Peu de naissance de jumeaux entre 1603 et 1700, je n'en ai trouvé qu'une en avril 1700 provenant du mariage de Michel Lefrançois et de Madeleine Morlet, lesquels on été baptisés ce même jour et nommé l'un Philippe par Philippe Le Hous et Marie Cornillor, et l'autre Michel par J.Vegnault( ou Régnault) et Magdeleine Dusac (ou Dutac), parrains et marraines.

Pourtant à certains enfants on donnait une chance , né en ville quelquefois les parents les amenaient en nourrice dans les campagnes, à Heuqueville comme ailleurs, pour preuve:

-une petite Jeanne Karouël, ou Carrouël, fille de Karrouël, officier du Guet, rue Verbois à Paris fût mise en nourrice chez Simon Dupuis habitant Le Londe, hameau de cette paroisse, on espérait ainsi que le "bon air" l'aiderait mais elle mourrût en 1715. Inhumation  le lendemain, dans le cimetiére du dit lieu d'Heuqueville par Nous curé Julienne.

Un officier du Guet avait pour charge de surveiller, soit à pied, soit à cheval, ce qui se passait dans Paris afin de prévénir toutes mauvaises actions. C'est Saint Louis qui créa cette fonction. Cette unité sera absorbée ensuite par la Garde Nationale. Vous connaissez tous et toutes la chanson qui se rapporte à cette unité:  Compagnons de la Marjolaine, oui les chansons  aussi ont une histoire...    

   

Heuqueville 2

Péril de mort.        Dans ces registres il nous est également indiqué que des baptêmes étaient donnés "à la maison" par péril de mort, par la sage femme , exemple:     le 27 septembre 1695 ont été données les cérémonies du Saint Sacrement de baptême à Marguerite Lefrançois , fille de Michel Lefrançois et de Madeleine Morlet, laquelle a été baptisée à la maison par péril de mort par Marie Fiernet, sage femme, comme il nous a été attesté et nommée par Jacques Levigreux (où Figuereux) et Marguerite Denesle parrain et marraine.

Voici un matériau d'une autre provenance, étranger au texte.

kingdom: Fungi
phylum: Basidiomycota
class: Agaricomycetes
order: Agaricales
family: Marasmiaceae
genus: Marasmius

Lorsqu'il arrivait que des enfants meurent sans être baptisés  ils étaient inhumés tout contre le mur, souvent sud, de l'église, afin que l'eau de ruissellement du toit de l église, qui était consacrée, vienne les bénir...... pieuse intention.

Nous arrivons maintenant à l'histoire des enfants trouvés d'heuqueville

Saint vincent de paul

              

             Oui nous arrivons aux enfants trouvés, pas trouvés à Heuqueville, vous l'aurez compris, mais dans les villes, notamment à Paris.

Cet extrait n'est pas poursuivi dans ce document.